Опасная тропа

22
18
20
22
24
26
28
30

— Его можно понять…

— Его-то, Мубарак, можно понять, но вот студенты не станут класть стены на недоброкачественном растворе. Прошу тебя, не теряй их доброе расположение.

В обеденный перерыв, когда я сидел на лужайке у дороги, со стороны аула подъехал на разгоряченном коне Усман. Усман осмелился сегодня явиться к Ражбадину в контору и положить перед ним заявление с просьбой освободить его от работы и разрешить ему уехать в город. Он был уверен, что Асият непременно поступит учиться и останется в городе, а раз так, решил Усман, и ему следует перебраться в город. Директор сначала бегло пробежал на бумаге написанное, и, как бы вдруг очнувшись от посторонних мыслей, нахмурив брови, исподлобья взглянул на Усмана, стоящего перед ним с виноватым видом. Парень сразу понял, что этот взгляд не предвещает ничего доброго. У Ражбадина вздрогнули усы, раздулись ноздри. Он перечитал заново заявление. Бросил бумагу перед собой на стол и хлопнул ладонью, будто хотел приклеить ее к зеленому сукну.

— Высечь мало, высечь! — сказал директор, вскочив с места. — Мальчишка! Ты что же это думаешь, мы здесь шутки шутим?! Кто тебя в институт-то рекомендовал, скажешь, не совхоз?!

— Не надо на меня кричать, дядя Ражбадин! — проговорил Усман.

— Я дядя для добропорядочных!

— Отпустите меня.

— Не смей! — закричал сам не свой директор, разорвал заявление на мелкие кусочки и развеял по воздуху. — Никуда, ни шагу из совхоза!

— Подпишите, директор, я новое напишу заявление, мне надо… — попросил Усман, потупив взор.

— Я знаю, что тебе надо! Тебе подол платья дороже всего… — порывисто подошел он к Усману, взял его за плечи и, усадив рядом с собой, заговорил, смягчив голос: — Прошу тебя, сынок, подумай, ты же взрослый, умный человек… Ты только-только начал входить в дело, коллектив тобой очень доволен, скажу больше, я рассчитываю на тебя, я не вечный… Подумай!

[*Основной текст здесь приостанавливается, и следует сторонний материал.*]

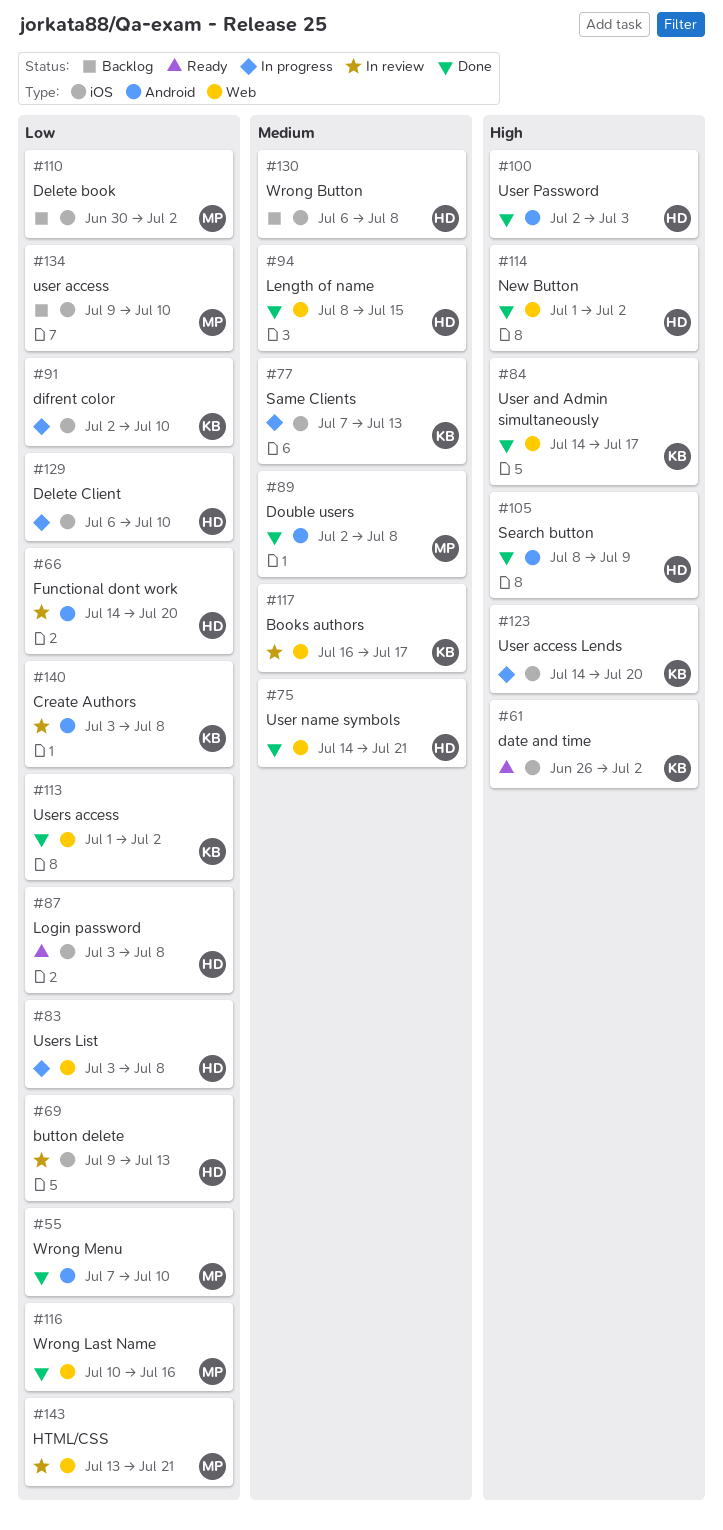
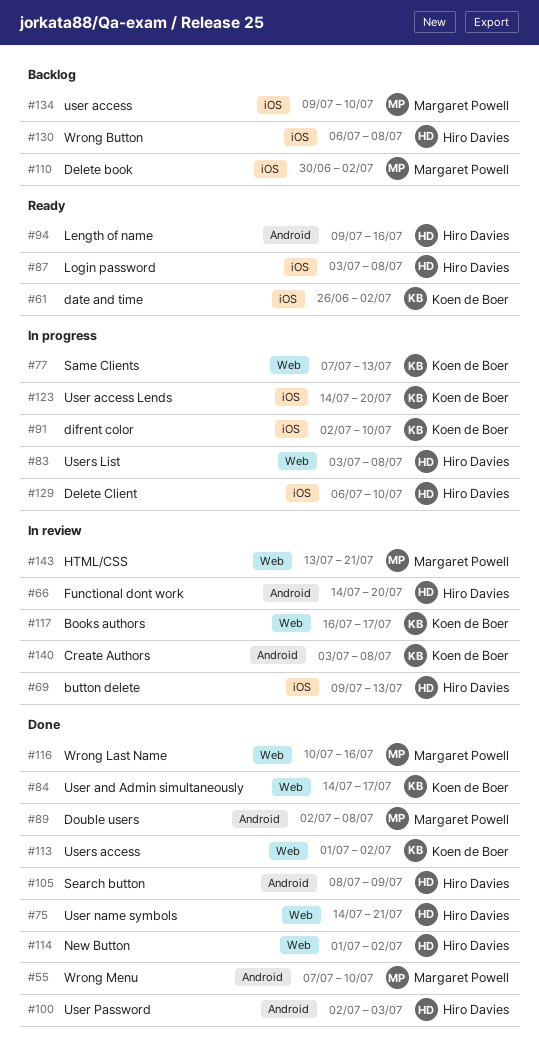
#77, label: iOS -> Web
#94, status: Done -> Ready
#94, label: Web -> Android
#94, start: Jul 8 -> Jul 9
#94, due: Jul 15 -> Jul 16

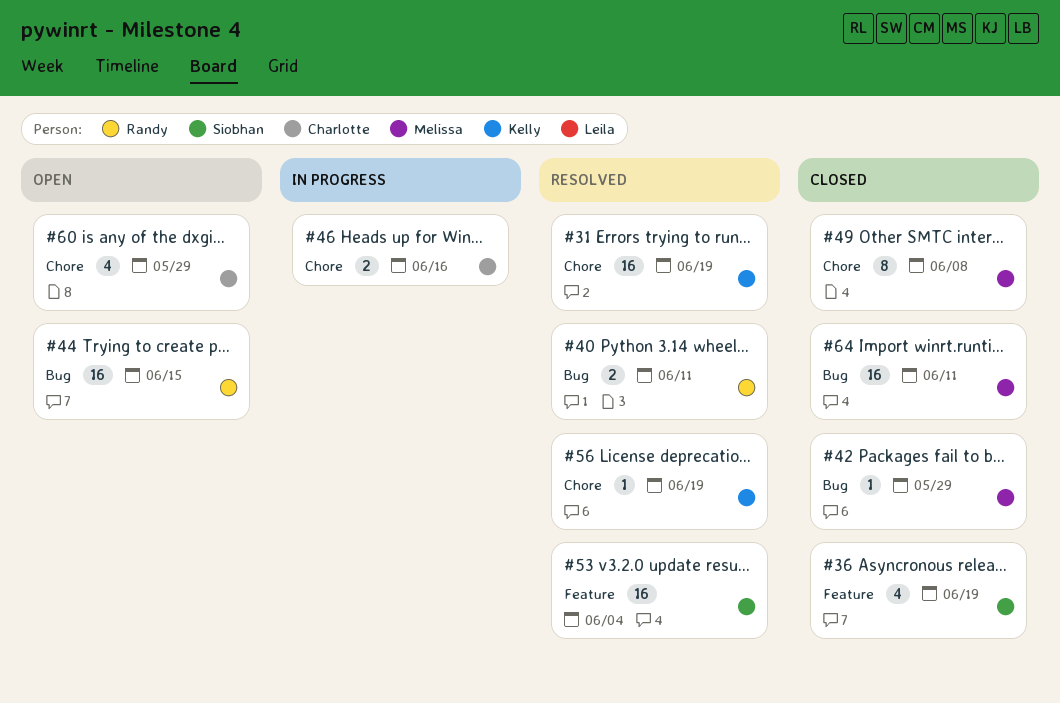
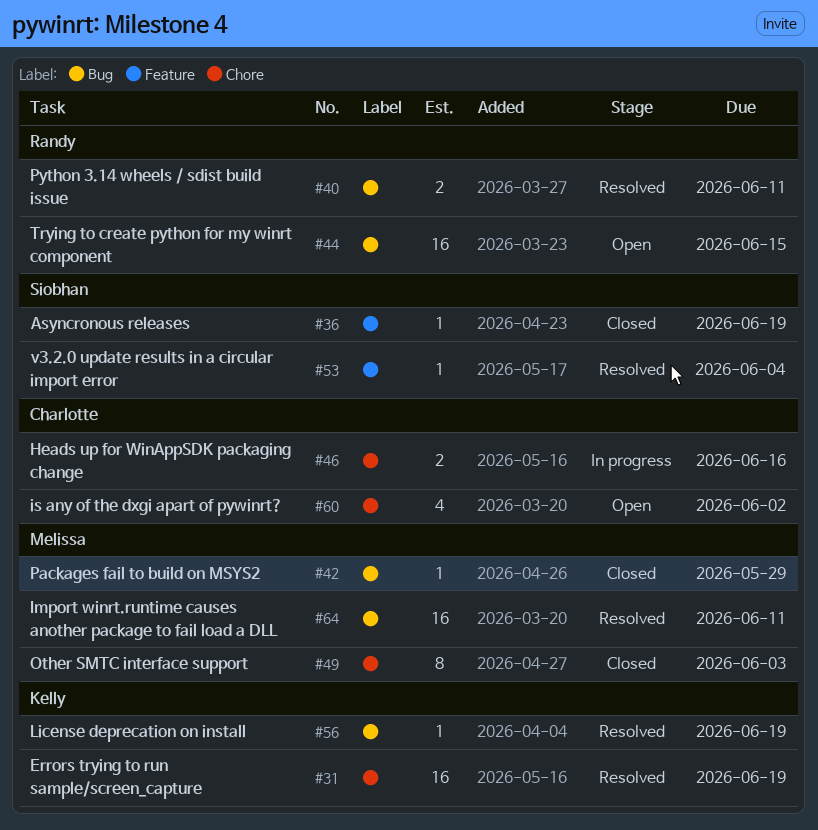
#36, estimate: 4 -> 1
#49, due: Jun 8 -> Jun 3
#53, estimate: 16 -> 1
#56, label: Chore -> Bug
#60, due: May 29 -> Jun 2
#64, status: Closed -> Resolved

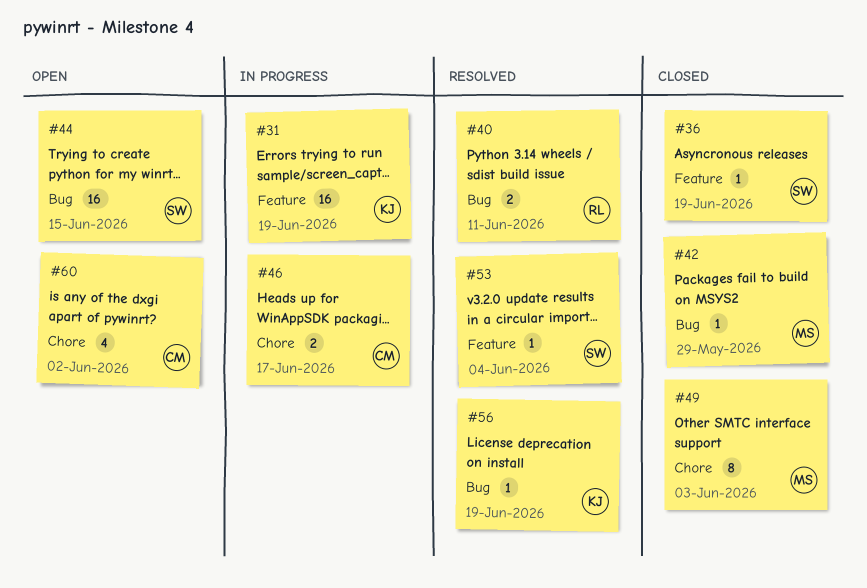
#31, status: Resolved -> In progress
#31, label: Chore -> Feature
#44, owner: Randy -> Siobhan
#46, due: Jun 16 -> Jun 17
#64: present -> none

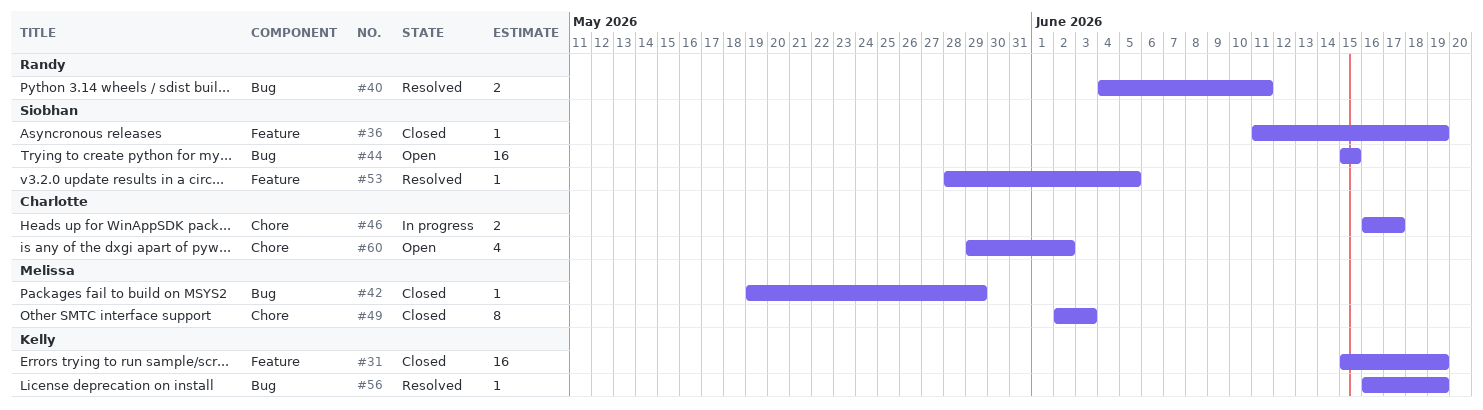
#31, status: In progress -> Closed
#53, due: Jun 4 -> Jun 5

— Я подумал, директор, и решил. Отпустите, лучше…

— Под суд, под суд! — вскакивает Усатый Ражбадин как ужаленный. — За что? За то, что ты нашим доверием воспользовался в своих личных целях! Вот дверь и порог, но согласия моего не жди, не будет!

И Усман ушел от него огорченный, клял в душе свирепость директора и его нежелание понять человека. Таким расстроенным подъехал он. Поравнявшись со мной, потянул уздечку, конь вздыбился. Это уже был не гнедой, а стройный серый в яблоках конь. И я подумал: «Да, прав был директор совхоза, когда говорил, что Усману надо помочь приобрести машину, иначе он угробит весь колхозный табун». Легко спрыгнул Усман с коня и, подойдя ко мне, крепко пожал руку.

— Добрый день. Как говорится, доброго соседа следует встречать прежде солнца.

— Когда купишь машину?

— Деньги уже перечислил, — сказал Усман, похлопывая старинной, с ручкой из слоновой кости, нагайкой о голенище сапога. — Как твое здоровье, учитель?

— Слава богу, все обошлось, зажило, как на собаке, — улыбаюсь я и, вспомнив о собаке его отца, спросил: — А как отцовский друг Ятим?

— Выжил, выжил… Ты прости, что не смог тебя навестить в больнице. Времени не было. Карантин. То скачу туда, вон за ту гору, то к реке в сторону райцентра, где наши шлагбаумы стоят.

— А что случилось? Ящур? — насторожился я.

— Вроде никаких признаков. А директор на меня набрасывается с пеной у рта: «Головой мне будешь отвечать, головой, понятно?!» Озверел человек.